◆ WHAT TO PRODUCE:
When you reach the line in the listing below that contains "cadr002.archiv", begin returning lines exactly as written, and stop after the line that contains "Kompletně zdarma s možností kdykoliv zrušit". Return no other lines.

◆ EXERCISE MATERIAL:

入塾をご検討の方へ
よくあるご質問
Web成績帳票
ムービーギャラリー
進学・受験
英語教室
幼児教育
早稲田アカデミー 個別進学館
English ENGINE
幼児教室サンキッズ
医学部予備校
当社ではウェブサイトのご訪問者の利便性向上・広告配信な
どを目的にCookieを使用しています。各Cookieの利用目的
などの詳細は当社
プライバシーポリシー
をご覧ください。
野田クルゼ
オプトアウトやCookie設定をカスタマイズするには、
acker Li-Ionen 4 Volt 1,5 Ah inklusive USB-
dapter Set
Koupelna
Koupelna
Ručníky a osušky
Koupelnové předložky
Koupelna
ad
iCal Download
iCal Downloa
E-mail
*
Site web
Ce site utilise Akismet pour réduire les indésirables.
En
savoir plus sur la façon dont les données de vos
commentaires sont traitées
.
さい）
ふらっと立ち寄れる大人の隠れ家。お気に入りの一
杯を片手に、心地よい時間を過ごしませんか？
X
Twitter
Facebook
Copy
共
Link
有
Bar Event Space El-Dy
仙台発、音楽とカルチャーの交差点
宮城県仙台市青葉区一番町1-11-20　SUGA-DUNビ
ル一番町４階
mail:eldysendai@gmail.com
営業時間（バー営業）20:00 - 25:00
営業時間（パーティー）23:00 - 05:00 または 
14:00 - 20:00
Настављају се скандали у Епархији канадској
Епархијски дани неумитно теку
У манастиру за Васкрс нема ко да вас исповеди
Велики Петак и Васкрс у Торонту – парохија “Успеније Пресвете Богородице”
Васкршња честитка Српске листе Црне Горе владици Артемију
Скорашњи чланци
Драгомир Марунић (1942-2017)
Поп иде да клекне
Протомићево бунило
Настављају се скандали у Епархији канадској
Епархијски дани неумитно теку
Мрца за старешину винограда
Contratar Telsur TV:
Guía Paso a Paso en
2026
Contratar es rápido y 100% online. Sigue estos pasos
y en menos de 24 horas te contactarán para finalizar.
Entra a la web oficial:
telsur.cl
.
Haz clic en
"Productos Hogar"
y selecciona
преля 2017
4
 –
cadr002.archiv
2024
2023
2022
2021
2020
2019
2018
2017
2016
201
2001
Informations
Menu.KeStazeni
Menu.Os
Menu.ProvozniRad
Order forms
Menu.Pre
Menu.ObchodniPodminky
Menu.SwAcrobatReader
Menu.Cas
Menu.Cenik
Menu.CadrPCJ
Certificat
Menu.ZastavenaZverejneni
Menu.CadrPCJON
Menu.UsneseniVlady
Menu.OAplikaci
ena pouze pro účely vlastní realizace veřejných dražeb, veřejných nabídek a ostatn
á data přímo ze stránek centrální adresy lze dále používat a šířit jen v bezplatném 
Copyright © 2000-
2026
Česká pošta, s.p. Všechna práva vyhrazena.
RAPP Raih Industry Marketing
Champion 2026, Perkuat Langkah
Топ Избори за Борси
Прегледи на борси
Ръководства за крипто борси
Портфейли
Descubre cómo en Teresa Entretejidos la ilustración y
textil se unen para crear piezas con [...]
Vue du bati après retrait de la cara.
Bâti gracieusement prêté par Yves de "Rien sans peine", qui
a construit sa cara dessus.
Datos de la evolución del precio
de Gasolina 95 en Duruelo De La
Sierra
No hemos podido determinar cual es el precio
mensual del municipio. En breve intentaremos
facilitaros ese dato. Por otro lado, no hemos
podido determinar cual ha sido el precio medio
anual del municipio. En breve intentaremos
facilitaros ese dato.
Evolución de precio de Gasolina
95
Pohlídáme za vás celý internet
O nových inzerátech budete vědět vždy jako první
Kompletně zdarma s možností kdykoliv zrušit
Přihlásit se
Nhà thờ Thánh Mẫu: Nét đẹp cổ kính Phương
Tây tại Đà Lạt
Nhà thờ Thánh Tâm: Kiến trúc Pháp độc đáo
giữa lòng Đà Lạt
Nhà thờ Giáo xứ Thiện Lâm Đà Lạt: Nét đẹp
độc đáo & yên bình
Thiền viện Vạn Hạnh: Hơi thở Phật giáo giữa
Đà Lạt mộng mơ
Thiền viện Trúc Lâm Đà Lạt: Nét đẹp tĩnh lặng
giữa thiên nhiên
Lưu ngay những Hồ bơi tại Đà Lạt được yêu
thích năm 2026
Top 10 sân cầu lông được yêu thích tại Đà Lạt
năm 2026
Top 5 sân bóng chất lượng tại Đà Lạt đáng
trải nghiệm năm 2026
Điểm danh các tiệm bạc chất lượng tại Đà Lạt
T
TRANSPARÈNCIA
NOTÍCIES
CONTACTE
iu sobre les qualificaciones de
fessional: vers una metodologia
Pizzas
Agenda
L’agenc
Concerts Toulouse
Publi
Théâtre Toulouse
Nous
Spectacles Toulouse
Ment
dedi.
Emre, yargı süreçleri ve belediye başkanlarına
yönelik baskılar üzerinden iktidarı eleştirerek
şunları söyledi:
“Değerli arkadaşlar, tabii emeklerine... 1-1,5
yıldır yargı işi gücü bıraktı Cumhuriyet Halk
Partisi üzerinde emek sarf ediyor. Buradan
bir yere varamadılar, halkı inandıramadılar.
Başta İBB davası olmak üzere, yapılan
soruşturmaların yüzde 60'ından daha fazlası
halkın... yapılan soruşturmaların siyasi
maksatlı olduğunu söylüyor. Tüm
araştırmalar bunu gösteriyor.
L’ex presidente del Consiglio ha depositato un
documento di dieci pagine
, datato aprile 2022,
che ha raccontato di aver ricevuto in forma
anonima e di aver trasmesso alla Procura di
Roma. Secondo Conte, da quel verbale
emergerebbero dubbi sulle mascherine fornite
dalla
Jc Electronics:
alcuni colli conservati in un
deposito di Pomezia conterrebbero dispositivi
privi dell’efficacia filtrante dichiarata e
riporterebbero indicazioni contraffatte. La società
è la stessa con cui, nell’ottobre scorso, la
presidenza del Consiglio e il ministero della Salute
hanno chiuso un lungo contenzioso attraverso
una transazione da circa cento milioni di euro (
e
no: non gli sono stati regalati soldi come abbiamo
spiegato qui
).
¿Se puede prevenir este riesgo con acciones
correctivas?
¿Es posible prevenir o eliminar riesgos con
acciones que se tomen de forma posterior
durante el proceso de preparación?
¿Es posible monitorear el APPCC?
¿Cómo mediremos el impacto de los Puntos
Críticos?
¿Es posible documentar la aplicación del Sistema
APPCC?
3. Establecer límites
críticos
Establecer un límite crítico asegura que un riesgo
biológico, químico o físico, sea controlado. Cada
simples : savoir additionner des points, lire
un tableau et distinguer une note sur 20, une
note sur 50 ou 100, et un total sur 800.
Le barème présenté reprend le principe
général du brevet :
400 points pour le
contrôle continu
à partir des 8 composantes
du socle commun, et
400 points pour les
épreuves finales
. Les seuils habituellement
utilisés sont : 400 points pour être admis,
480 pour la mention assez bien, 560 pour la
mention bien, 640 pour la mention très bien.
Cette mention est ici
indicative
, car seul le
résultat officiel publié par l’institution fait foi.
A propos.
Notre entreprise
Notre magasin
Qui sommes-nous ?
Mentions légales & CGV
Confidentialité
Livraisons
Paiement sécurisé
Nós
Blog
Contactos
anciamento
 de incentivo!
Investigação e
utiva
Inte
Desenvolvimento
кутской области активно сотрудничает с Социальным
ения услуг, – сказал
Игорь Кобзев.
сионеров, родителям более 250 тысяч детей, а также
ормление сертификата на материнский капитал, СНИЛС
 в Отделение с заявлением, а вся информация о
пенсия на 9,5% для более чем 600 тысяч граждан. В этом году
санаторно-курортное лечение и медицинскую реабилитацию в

◆ ANSWER SPACE:
cadr002.archiv
2024
2023
2022
2021
2020
2019
2018
2017
2016
201
2001
Informations
Menu.KeStazeni
Menu.Os
Menu.ProvozniRad
Order forms
Menu.Pre
Menu.ObchodniPodminky
Menu.SwAcrobatReader
Menu.Cas
Menu.Cenik
Menu.CadrPCJ
Certificat
Menu.ZastavenaZverejneni
Menu.CadrPCJON
Menu.UsneseniVlady
Menu.OAplikaci
ena pouze pro účely vlastní realizace veřejných dražeb, veřejných nabídek a ostatn
á data přímo ze stránek centrální adresy lze dále používat a šířit jen v bezplatném 
Copyright © 2000-
2026
Česká pošta, s.p. Všechna práva vyhrazena.
RAPP Raih Industry Marketing
Champion 2026, Perkuat Langkah
Топ Избори за Борси
Прегледи на борси
Ръководства за крипто борси
Портфейли
Descubre cómo en Teresa Entretejidos la ilustración y
textil se unen para crear piezas con [...]
Vue du bati après retrait de la cara.
Bâti gracieusement prêté par Yves de "Rien sans peine", qui
a construit sa cara dessus.
Datos de la evolución del precio
de Gasolina 95 en Duruelo De La
Sierra
No hemos podido determinar cual es el precio
mensual del municipio. En breve intentaremos
facilitaros ese dato. Por otro lado, no hemos
podido determinar cual ha sido el precio medio
anual del municipio. En breve intentaremos
facilitaros ese dato.
Evolución de precio de Gasolina
95
Pohlídáme za vás celý internet
O nových inzerátech budete vědět vždy jako první
Kompletně zdarma s možností kdykoliv zrušit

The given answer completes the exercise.